- [Written request 1] Decide whether each of these statements agrees with the passage on pan dulce, answering yes or no and quoting the words of the passage that settle it: (a) The rosca de reyes is eaten on Jan. 6. (b) Orejas are much like croissants. (c) Whoever gets the plastic figurine must prepare tamales on Feb. 2.
- [Written request 2] From the passage on pan dulce, extract the words starting at "Similar to the king" and ending at "of the Epiphany.".
- [Written request 3] In the passage on pan dulce, what colors is the candied fruit on the rosca de reyes?

In the mid-1800s, when France invaded Mexico and brought its culinary traditions, pan dulce changed once again. Many of the most famous pan dulce look strikingly similar to their French counterparts. What is called cuernito in Mexico is a croissant in France, and orejas are much like palmiers.
The European influence has carried over to other seasonal breads found in Latinx panaderías, such as the rosca de reyes, a seasonal bread eaten on Jan. 6 to commemorate the festival of Epiphany at the end of the Christmas season.
Similar to the king cake found in New Orleans, rosca de reyes is shaped like a ring and adorned with red, green and yellow candied fruit to represent the jewels on the crowns of the three wise men who visited baby Jesus when he was born. Inside, tiny plastic baby figurines are hidden throughout the rosca. Traditionally, the bread is consumed by families, and whoever receives the plastic figurine inside their piece is tasked with preparing tamales on Feb. 2, the last day of the Epiphany.

- [Listing]
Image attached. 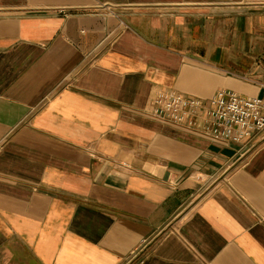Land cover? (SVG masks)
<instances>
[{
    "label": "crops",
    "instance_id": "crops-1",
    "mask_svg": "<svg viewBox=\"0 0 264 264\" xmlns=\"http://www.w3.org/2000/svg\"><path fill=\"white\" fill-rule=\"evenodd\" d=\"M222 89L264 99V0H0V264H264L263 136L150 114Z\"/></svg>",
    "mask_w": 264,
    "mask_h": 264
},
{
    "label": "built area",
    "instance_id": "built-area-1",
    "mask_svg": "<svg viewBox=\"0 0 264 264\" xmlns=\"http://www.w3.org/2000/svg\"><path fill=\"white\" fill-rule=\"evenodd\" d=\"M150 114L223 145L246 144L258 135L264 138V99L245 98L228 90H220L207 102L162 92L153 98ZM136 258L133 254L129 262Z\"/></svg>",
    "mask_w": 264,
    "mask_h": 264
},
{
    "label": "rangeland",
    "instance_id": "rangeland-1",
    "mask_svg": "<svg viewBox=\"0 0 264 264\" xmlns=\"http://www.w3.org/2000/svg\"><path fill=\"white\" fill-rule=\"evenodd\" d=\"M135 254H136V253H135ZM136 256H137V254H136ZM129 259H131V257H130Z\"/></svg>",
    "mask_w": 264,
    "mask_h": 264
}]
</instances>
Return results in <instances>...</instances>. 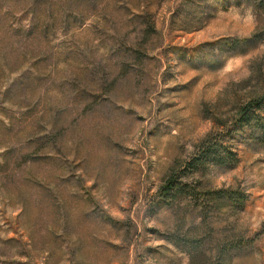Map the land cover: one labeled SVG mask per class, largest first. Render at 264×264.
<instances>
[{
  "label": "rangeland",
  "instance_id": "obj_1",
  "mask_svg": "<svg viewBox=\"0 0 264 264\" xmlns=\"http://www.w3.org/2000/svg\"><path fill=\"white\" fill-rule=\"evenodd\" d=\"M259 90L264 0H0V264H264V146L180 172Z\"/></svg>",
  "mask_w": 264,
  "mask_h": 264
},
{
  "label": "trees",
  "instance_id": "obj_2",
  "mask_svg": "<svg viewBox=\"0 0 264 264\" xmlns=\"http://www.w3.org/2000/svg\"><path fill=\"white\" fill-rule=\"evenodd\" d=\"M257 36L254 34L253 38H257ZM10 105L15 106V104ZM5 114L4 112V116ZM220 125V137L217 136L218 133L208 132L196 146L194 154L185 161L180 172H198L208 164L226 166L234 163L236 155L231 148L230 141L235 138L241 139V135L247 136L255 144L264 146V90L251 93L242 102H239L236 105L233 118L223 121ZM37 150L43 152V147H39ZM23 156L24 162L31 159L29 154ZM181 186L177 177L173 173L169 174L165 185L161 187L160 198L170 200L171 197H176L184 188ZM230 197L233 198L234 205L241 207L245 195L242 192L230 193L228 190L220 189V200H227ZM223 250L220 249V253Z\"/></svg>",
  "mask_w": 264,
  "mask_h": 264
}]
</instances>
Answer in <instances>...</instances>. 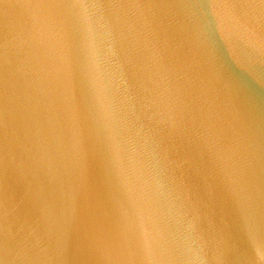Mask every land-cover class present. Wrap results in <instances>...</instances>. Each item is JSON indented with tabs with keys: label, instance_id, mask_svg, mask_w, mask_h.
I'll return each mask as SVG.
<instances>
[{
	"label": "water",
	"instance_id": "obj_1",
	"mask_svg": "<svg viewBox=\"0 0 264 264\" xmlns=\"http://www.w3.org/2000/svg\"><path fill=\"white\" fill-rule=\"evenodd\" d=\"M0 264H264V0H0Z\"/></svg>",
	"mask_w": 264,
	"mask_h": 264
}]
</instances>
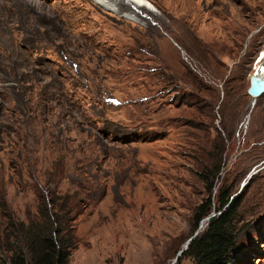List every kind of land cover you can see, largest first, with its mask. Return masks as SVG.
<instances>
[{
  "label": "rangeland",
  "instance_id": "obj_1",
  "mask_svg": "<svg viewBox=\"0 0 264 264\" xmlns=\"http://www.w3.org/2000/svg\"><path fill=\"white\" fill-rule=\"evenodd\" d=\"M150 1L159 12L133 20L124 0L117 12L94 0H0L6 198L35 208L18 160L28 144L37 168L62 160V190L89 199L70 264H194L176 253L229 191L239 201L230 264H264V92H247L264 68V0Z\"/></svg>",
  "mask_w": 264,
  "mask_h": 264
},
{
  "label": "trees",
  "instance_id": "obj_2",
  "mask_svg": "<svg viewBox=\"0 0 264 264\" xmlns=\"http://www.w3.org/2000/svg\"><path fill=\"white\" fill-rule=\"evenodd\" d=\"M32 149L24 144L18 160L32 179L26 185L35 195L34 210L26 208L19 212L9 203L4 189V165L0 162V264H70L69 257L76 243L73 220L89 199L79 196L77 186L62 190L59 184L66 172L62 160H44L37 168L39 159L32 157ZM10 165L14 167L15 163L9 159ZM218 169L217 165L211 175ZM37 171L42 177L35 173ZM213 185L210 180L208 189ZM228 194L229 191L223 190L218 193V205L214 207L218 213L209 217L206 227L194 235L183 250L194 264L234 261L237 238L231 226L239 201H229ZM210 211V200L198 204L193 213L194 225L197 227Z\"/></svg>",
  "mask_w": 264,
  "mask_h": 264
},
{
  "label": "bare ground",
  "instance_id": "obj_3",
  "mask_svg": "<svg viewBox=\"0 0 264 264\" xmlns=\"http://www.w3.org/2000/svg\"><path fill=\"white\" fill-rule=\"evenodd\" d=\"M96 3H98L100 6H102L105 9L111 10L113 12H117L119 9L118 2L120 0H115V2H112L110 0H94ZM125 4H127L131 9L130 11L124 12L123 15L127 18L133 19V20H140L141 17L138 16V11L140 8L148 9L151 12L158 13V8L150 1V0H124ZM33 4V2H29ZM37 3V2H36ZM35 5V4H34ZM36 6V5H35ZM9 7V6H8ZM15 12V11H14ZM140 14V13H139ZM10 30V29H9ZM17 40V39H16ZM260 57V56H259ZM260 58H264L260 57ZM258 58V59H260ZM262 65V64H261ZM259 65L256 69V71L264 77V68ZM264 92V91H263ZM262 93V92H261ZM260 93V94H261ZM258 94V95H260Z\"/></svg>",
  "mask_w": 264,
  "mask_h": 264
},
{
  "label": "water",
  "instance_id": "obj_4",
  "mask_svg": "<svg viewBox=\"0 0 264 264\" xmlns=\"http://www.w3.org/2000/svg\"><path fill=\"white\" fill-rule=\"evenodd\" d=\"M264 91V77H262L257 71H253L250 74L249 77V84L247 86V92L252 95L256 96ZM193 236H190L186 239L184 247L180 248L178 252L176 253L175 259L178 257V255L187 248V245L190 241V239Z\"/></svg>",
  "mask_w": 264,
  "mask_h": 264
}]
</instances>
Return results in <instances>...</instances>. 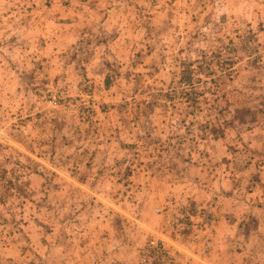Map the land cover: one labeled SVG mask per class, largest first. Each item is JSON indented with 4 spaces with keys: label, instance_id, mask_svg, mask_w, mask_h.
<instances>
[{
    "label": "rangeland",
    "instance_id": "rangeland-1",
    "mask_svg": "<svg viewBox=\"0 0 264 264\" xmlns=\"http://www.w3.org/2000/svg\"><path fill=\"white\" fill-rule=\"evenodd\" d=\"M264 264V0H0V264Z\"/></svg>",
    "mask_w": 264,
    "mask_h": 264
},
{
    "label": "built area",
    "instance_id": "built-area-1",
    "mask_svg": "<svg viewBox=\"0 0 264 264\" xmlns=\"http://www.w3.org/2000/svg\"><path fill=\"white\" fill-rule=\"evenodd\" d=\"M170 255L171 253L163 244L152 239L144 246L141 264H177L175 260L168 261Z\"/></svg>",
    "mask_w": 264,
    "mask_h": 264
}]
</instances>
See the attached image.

- [Worked answer 1]
(a) Yes: "a seasonal bread eaten on Jan. 6"
(b) No: "orejas are much like palmiers"
(c) Yes: "whoever receives the plastic figurine inside their piece is tasked with preparing tamales on Feb. 2"

- [Worked answer 2]
Similar to the king cake found in New Orleans, rosca de reyes is shaped like a ring and adorned with red, green and yellow candied fruit to represent the jewels on the crowns of the three wise men who visited baby Jesus when he was born. Inside, tiny plastic baby figurines are hidden throughout the rosca. Traditionally, the bread is consumed by families, and whoever receives the plastic figurine inside their piece is tasked with preparing tamales on Feb. 2, the last day of the Epiphany.

- [Worked answer 3] Red, green and yellow.